__Task instructions__: Please return, exactly and only, the lines beginning at the top of the entries below and ending with the line containing "X199024Y283656D01*"; keep out the pictures.

__Material for this exercise__:
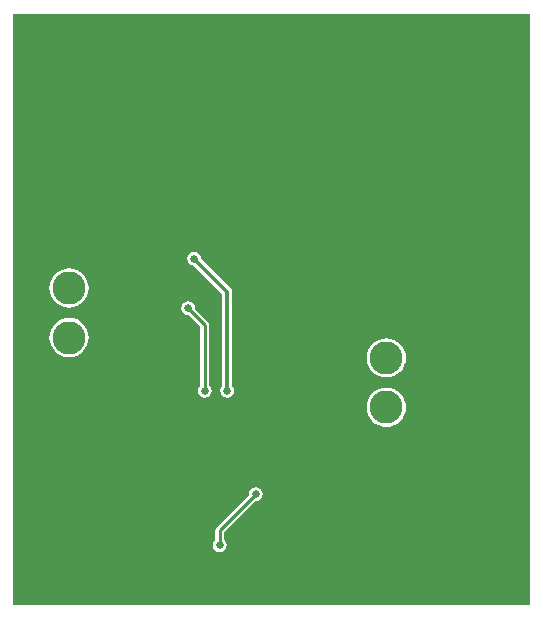
<source format=gbl>
G04*
G04 #@! TF.GenerationSoftware,Altium Limited,Altium Designer,20.1.14 (287)*
G04*
G04 Layer_Physical_Order=2*
G04 Layer_Color=16711680*
%FSLAX25Y25*%
%MOIN*%
G70*
G04*
G04 #@! TF.SameCoordinates,EDB217C5-CD14-42A3-A981-AABFE87B0B62*
G04*
G04*
G04 #@! TF.FilePolarity,Positive*
G04*
G01*
G75*
%ADD12C,0.01000*%
%ADD53C,0.01200*%
%ADD56C,0.11000*%
%ADD57C,0.02500*%
%ADD58C,0.03000*%
%ADD59C,0.01575*%
G36*
X351500Y171539D02*
X179039D01*
X179039Y368461D01*
X351500D01*
X351500Y171539D01*
D02*
G37*
%LPC*%
G36*
X197750Y283781D02*
X196476Y283656D01*
X195250Y283284D01*
X194121Y282681D01*
X193132Y281868D01*
X192319Y280879D01*
X191716Y279749D01*
X191344Y278524D01*
X191219Y277250D01*
X191344Y275976D01*
X191716Y274750D01*
X192319Y273621D01*
X193132Y272632D01*
X194121Y271819D01*
X195250Y271216D01*
X196476Y270844D01*
X197750Y270719D01*
X199024Y270844D01*
X200250Y271216D01*
X201379Y271819D01*
X202368Y272632D01*
X203181Y273621D01*
X203784Y274750D01*
X204156Y275976D01*
X204281Y277250D01*
X204156Y278524D01*
X203784Y279749D01*
X203181Y280879D01*
X202368Y281868D01*
X201379Y282681D01*
X200250Y283284D01*
X199024Y283656D01*
X197750Y283781D01*
D02*
G37*
G36*
Y267281D02*
X196476Y267156D01*
X195250Y266784D01*
X194121Y266181D01*
X193132Y265368D01*
X192319Y264379D01*
X191716Y263249D01*
X191344Y262024D01*
X191219Y260750D01*
X191344Y259476D01*
X191716Y258250D01*
X192319Y257121D01*
X193132Y256132D01*
X194121Y255319D01*
X195250Y254716D01*
X196476Y254344D01*
X197750Y254219D01*
X199024Y254344D01*
X200250Y254716D01*
X201379Y255319D01*
X202368Y256132D01*
X203181Y257121D01*
X203784Y258250D01*
X204156Y259476D01*
X204281Y260750D01*
X204156Y262024D01*
X203784Y263249D01*
X203181Y264379D01*
X202368Y265368D01*
X201379Y266181D01*
X200250Y266784D01*
X199024Y267156D01*
X197750Y267281D01*
D02*
G37*
G36*
X303500Y260531D02*
X302226Y260406D01*
X301000Y260034D01*
X299871Y259431D01*
X298882Y258618D01*
X298069Y257629D01*
X297466Y256500D01*
X297094Y255274D01*
X296969Y254000D01*
X297094Y252726D01*
X297466Y251501D01*
X298069Y250371D01*
X298882Y249382D01*
X299871Y248569D01*
X301000Y247966D01*
X302226Y247594D01*
X303500Y247469D01*
X304774Y247594D01*
X305999Y247966D01*
X307129Y248569D01*
X308118Y249382D01*
X308931Y250371D01*
X309534Y251501D01*
X309906Y252726D01*
X310031Y254000D01*
X309906Y255274D01*
X309534Y256500D01*
X308931Y257629D01*
X308118Y258618D01*
X307129Y259431D01*
X305999Y260034D01*
X304774Y260406D01*
X303500Y260531D01*
D02*
G37*
G36*
X239500Y289294D02*
X238622Y289120D01*
X237878Y288622D01*
X237381Y287878D01*
X237206Y287000D01*
X237381Y286122D01*
X237878Y285378D01*
X238622Y284880D01*
X239484Y284709D01*
X248869Y275324D01*
Y244608D01*
X248380Y243878D01*
X248206Y243000D01*
X248380Y242122D01*
X248878Y241378D01*
X249622Y240880D01*
X250500Y240706D01*
X251378Y240880D01*
X252122Y241378D01*
X252620Y242122D01*
X252794Y243000D01*
X252620Y243878D01*
X252131Y244608D01*
Y276000D01*
X252007Y276624D01*
X251654Y277153D01*
X241791Y287016D01*
X241619Y287878D01*
X241122Y288622D01*
X240378Y289120D01*
X239500Y289294D01*
D02*
G37*
G36*
X237500Y272794D02*
X236622Y272620D01*
X235878Y272122D01*
X235381Y271378D01*
X235206Y270500D01*
X235381Y269622D01*
X235878Y268878D01*
X236622Y268380D01*
X237500Y268206D01*
X237609Y268228D01*
X241471Y264367D01*
Y244684D01*
X241378Y244622D01*
X240880Y243878D01*
X240706Y243000D01*
X240880Y242122D01*
X241378Y241378D01*
X242122Y240880D01*
X243000Y240706D01*
X243878Y240880D01*
X244622Y241378D01*
X245120Y242122D01*
X245294Y243000D01*
X245120Y243878D01*
X244622Y244622D01*
X244529Y244684D01*
Y265000D01*
X244432Y265488D01*
X244413Y265585D01*
X244081Y266081D01*
X239772Y270391D01*
X239794Y270500D01*
X239619Y271378D01*
X239122Y272122D01*
X238378Y272620D01*
X237500Y272794D01*
D02*
G37*
G36*
X303500Y244031D02*
X302226Y243906D01*
X301000Y243534D01*
X299871Y242931D01*
X298882Y242118D01*
X298069Y241129D01*
X297466Y240000D01*
X297094Y238774D01*
X296969Y237500D01*
X297094Y236226D01*
X297466Y235000D01*
X298069Y233871D01*
X298882Y232882D01*
X299871Y232069D01*
X301000Y231466D01*
X302226Y231094D01*
X303500Y230969D01*
X304774Y231094D01*
X305999Y231466D01*
X307129Y232069D01*
X308118Y232882D01*
X308931Y233871D01*
X309534Y235000D01*
X309906Y236226D01*
X310031Y237500D01*
X309906Y238774D01*
X309534Y240000D01*
X308931Y241129D01*
X308118Y242118D01*
X307129Y242931D01*
X305999Y243534D01*
X304774Y243906D01*
X303500Y244031D01*
D02*
G37*
G36*
X260000Y210794D02*
X259122Y210619D01*
X258378Y210122D01*
X257880Y209378D01*
X257706Y208500D01*
X257728Y208391D01*
X246919Y197581D01*
X246587Y197085D01*
X246471Y196500D01*
Y193184D01*
X246378Y193122D01*
X245881Y192378D01*
X245706Y191500D01*
X245881Y190622D01*
X246378Y189878D01*
X247122Y189381D01*
X248000Y189206D01*
X248878Y189381D01*
X249622Y189878D01*
X250119Y190622D01*
X250294Y191500D01*
X250119Y192378D01*
X249622Y193122D01*
X249529Y193184D01*
Y195867D01*
X259891Y206228D01*
X260000Y206206D01*
X260878Y206381D01*
X261622Y206878D01*
X262120Y207622D01*
X262294Y208500D01*
X262120Y209378D01*
X261622Y210122D01*
X260878Y210619D01*
X260000Y210794D01*
D02*
G37*
%LPD*%
D12*
X248000Y191500D02*
Y196500D01*
X260000Y208500D01*
X243000Y243000D02*
Y265000D01*
X237500Y270500D02*
X243000Y265000D01*
X239500Y287000D02*
X240195Y286305D01*
D53*
X250500Y243000D02*
Y276000D01*
X240195Y286305D02*
X250500Y276000D01*
D56*
X303500Y254000D02*
D03*
X320000D02*
D03*
X303500Y237500D02*
D03*
X320000D02*
D03*
X197750Y260750D02*
D03*
X214250D02*
D03*
X197750Y277250D02*
D03*
X214250D02*
D03*
D57*
X260000Y208500D02*
D03*
X248000Y191500D02*
D03*
X250500Y243000D02*
D03*
X243000D02*
D03*
X239500Y287000D02*
D03*
X233212Y255212D02*
D03*
X271642Y205000D02*
D03*
X277500Y219000D02*
D03*
X237500Y270500D02*
D03*
D58*
X340000Y257500D02*
D03*
Y250500D02*
D03*
Y186500D02*
D03*
Y193500D02*
D03*
X339963Y207966D02*
D03*
Y222466D02*
D03*
X340000Y236000D02*
D03*
Y265500D02*
D03*
X339855Y215024D02*
D03*
X340000Y243500D02*
D03*
X339949Y229500D02*
D03*
Y201000D02*
D03*
X217500Y217500D02*
D03*
X217496Y223205D02*
D03*
Y228824D02*
D03*
X217500Y234500D02*
D03*
Y240500D02*
D03*
D59*
X253453Y222047D02*
D03*
Y227953D02*
D03*
X247547Y222047D02*
D03*
Y227953D02*
D03*
M02*

</source>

__Completed task__:
<source format=gbl>
G04*
G04 #@! TF.GenerationSoftware,Altium Limited,Altium Designer,20.1.14 (287)*
G04*
G04 Layer_Physical_Order=2*
G04 Layer_Color=16711680*
%FSLAX25Y25*%
%MOIN*%
G70*
G04*
G04 #@! TF.SameCoordinates,EDB217C5-CD14-42A3-A981-AABFE87B0B62*
G04*
G04*
G04 #@! TF.FilePolarity,Positive*
G04*
G01*
G75*
%ADD12C,0.01000*%
%ADD53C,0.01200*%
%ADD56C,0.11000*%
%ADD57C,0.02500*%
%ADD58C,0.03000*%
%ADD59C,0.01575*%
G36*
X351500Y171539D02*
X179039D01*
X179039Y368461D01*
X351500D01*
X351500Y171539D01*
D02*
G37*
%LPC*%
G36*
X197750Y283781D02*
X196476Y283656D01*
X195250Y283284D01*
X194121Y282681D01*
X193132Y281868D01*
X192319Y280879D01*
X191716Y279749D01*
X191344Y278524D01*
X191219Y277250D01*
X191344Y275976D01*
X191716Y274750D01*
X192319Y273621D01*
X193132Y272632D01*
X194121Y271819D01*
X195250Y271216D01*
X196476Y270844D01*
X197750Y270719D01*
X199024Y270844D01*
X200250Y271216D01*
X201379Y271819D01*
X202368Y272632D01*
X203181Y273621D01*
X203784Y274750D01*
X204156Y275976D01*
X204281Y277250D01*
X204156Y278524D01*
X203784Y279749D01*
X203181Y280879D01*
X202368Y281868D01*
X201379Y282681D01*
X200250Y283284D01*
X199024Y283656D01*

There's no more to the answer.